== Problem ==
Format each line of text in the material below as one string in a JSON list, omitting the pictures and any blank lines.

== Data excerpts ==
+ + + + + + +

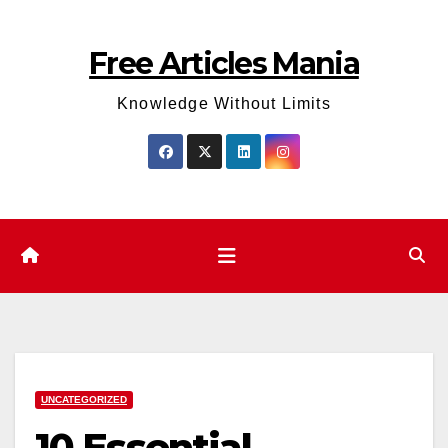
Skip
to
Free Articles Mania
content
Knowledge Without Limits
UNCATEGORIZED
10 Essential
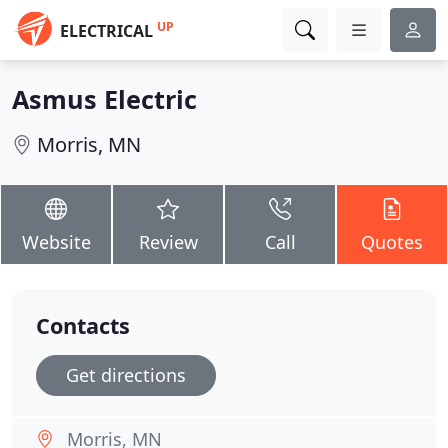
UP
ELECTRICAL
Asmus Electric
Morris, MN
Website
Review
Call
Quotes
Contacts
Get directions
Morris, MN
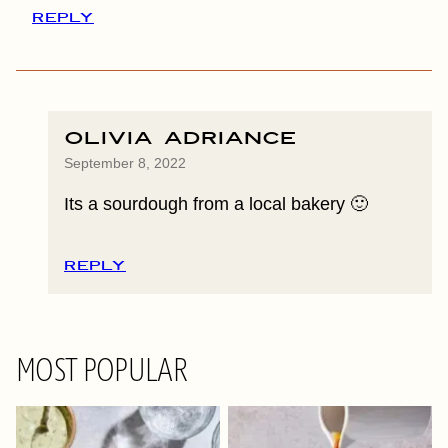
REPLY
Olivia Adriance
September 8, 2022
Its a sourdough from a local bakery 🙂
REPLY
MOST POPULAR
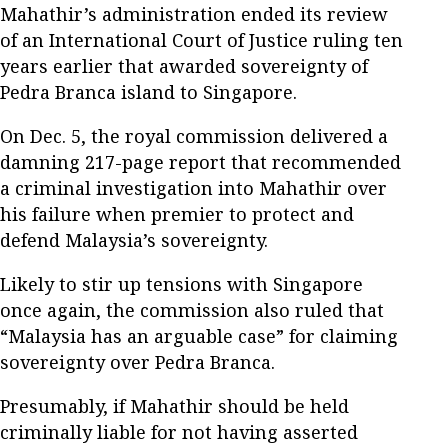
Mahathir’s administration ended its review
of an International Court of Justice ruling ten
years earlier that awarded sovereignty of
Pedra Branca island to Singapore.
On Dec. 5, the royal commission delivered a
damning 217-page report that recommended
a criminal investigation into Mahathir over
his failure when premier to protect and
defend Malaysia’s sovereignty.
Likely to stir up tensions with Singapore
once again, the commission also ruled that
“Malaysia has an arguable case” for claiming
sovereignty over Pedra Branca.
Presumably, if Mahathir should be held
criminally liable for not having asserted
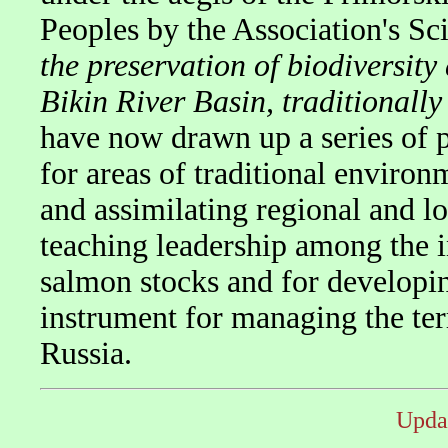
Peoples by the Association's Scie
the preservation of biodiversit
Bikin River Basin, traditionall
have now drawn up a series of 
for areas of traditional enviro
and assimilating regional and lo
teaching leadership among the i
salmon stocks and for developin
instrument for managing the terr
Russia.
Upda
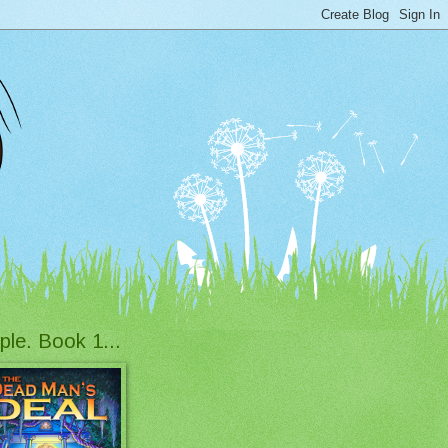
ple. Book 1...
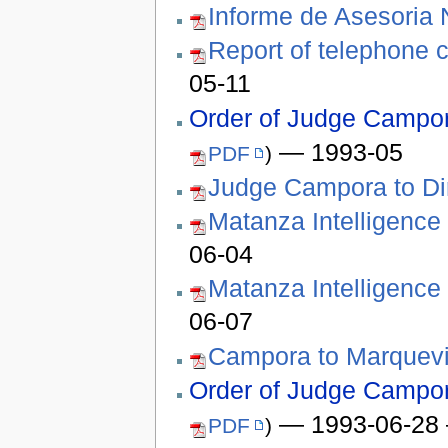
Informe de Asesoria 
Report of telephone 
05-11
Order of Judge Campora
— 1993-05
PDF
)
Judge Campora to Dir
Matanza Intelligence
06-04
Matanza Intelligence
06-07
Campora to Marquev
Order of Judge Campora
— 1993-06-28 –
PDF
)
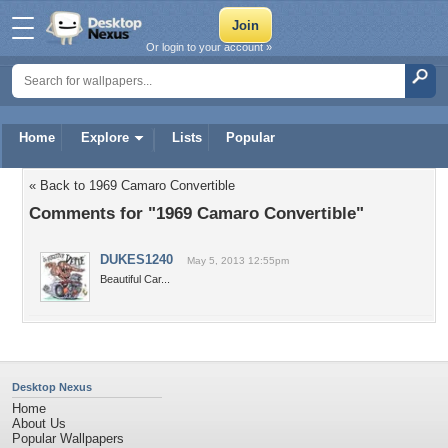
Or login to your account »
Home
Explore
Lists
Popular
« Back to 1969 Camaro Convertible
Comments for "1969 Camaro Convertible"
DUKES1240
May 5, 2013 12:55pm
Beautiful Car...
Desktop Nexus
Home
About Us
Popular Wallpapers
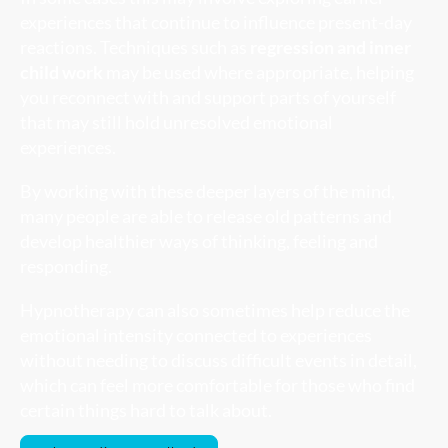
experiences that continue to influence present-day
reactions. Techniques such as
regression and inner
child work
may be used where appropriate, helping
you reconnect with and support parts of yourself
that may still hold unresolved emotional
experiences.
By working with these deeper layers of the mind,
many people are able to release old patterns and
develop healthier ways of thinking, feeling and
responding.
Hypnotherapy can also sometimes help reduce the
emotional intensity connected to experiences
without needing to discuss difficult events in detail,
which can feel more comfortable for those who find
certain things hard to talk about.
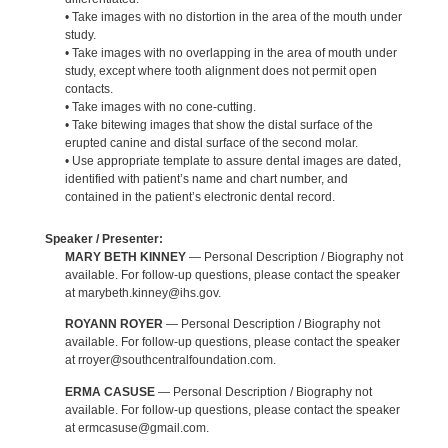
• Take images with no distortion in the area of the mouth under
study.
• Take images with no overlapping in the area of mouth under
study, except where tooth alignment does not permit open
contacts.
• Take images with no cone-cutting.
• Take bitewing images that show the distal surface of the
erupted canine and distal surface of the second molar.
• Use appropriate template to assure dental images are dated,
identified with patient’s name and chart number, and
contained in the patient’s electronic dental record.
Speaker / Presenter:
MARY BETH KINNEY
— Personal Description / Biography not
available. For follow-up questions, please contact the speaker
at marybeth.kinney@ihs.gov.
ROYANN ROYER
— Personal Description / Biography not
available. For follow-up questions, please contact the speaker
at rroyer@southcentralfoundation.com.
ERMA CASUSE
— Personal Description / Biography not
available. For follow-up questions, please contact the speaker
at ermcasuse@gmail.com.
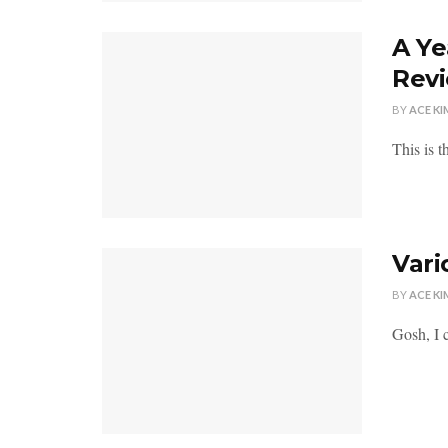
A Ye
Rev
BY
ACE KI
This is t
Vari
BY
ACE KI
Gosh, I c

+ + + + + + +

== Solution to the problem ==
[
  "Skip",
  "to",
  "Free Articles Mania",
  "content",
  "Knowledge Without Limits",
  "UNCATEGORIZED",
  "10 Essential",
  "UP",
  "ELECTRICAL",
  "Asmus Electric",
  "Morris, MN",
  "Website",
  "Review",
  "Call",
  "Quotes",
  "Contacts",
  "Get directions",
  "Morris, MN",
  "REPLY",
  "Olivia Adriance",
  "September 8, 2022",
  "Its a sourdough from a local bakery 🙂",
  "REPLY",
  "MOST POPULAR",
  "Mahathir’s administration ended its review",
  "of an International Court of Justice ruling ten",
  "years earlier that awarded sovereignty of",
  "Pedra Branca island to Singapore.",
  "On Dec. 5, the royal commission delivered a",
  "damning 217-page report that recommended",
  "a criminal investigation into Mahathir over",
  "his failure when premier to protect and",
  "defend Malaysia’s sovereignty.",
  "Likely to stir up tensions with Singapore",
  "once again, the commission also ruled that",
  "“Malaysia has an arguable case” for claiming",
  "sovereignty over Pedra Branca.",
  "Presumably, if Mahathir should be held",
  "criminally liable for not having asserted",
  "Peoples by the Association's Scie",
  "the preservation of biodiversit",
  "Bikin River Basin, traditionall",
  "have now drawn up a series of ",
  "for areas of traditional enviro",
  "and assimilating regional and lo",
  "teaching leadership among the i",
  "salmon stocks and for developin",
  "instrument for managing the terr",
  "Russia.",
  "Upda",
  "ple. Book 1...",
  "Informe de Asesoria ",
  "Report of telephone ",
  "05-11",
  "Order of Judge Campora",
  "— 1993-05",
  "PDF",
  ")",
  "Judge Campora to Dir",
  "Matanza Intelligence",
  "06-04",
  "Matanza Intelligence",
  "06-07",
  "Campora to Marquev",
  "Order of Judge Campora",
  "— 1993-06-28 –",
  "PDF",
  ")",
  "Or login to your account »",
  "Home",
  "Explore",
  "Lists",
  "Popular",
  "« Back to 1969 Camaro Convertible",
  "Comments for \"1969 Camaro Convertible\"",
  "DUKES1240",
  "May 5, 2013 12:55pm",
  "Beautiful Car...",
  "Desktop Nexus",
  "Home",
  "About Us",
  "Popular Wallpapers",
  "experiences that continue to influence present-day",
  "reactions. Techniques such as",
  "regression and inner",
  "child work",
  "may be used where appropriate, helping",
  "you reconnect with and support parts of yourself",
  "that may still hold unresolved emotional",
  "experiences.",
  "By working with these deeper layers of the mind,",
  "many people are able to release old patterns and",
  "develop healthier ways of thinking, feeling and",
  "responding.",
  "Hypnotherapy can also sometimes help reduce the",
  "emotional intensity connected to experiences",
  "without needing to discuss difficult events in detail,",
  "which can feel more comfortable for those who find",
  "certain things hard to talk about.",
  "• Take images with no distortion in the area of the mouth under",
  "study.",
  "• Take images with no overlapping in the area of mouth under",
  "study, except where tooth alignment does not permit open",
  "contacts.",
  "• Take images with no cone-cutting.",
  "• Take bitewing images that show the distal surface of the",
  "erupted canine and distal surface of the second molar.",
  "• Use appropriate template to assure dental images are dated,",
  "identified with patient’s name and chart number, and",
  "contained in the patient’s electronic dental record.",
  "Speaker / Presenter:",
  "MARY BETH KINNEY",
  "— Personal Description / Biography not",
  "available. For follow-up questions, please contact the speaker",
  "at marybeth.kinney@ihs.gov.",
  "ROYANN ROYER",
  "— Personal Description / Biography not",
  "available. For follow-up questions, please contact the speaker",
  "at rroyer@southcentralfoundation.com.",
  "ERMA CASUSE",
  "— Personal Description / Biography not",
  "available. For follow-up questions, please contact the speaker",
  "at ermcasuse@gmail.com.",
  "A Ye",
  "Rev",
  "BY",
  "ACE KI",
  "This is t",
  "Vari",
  "BY",
  "ACE KI",
  "Gosh, I c"
]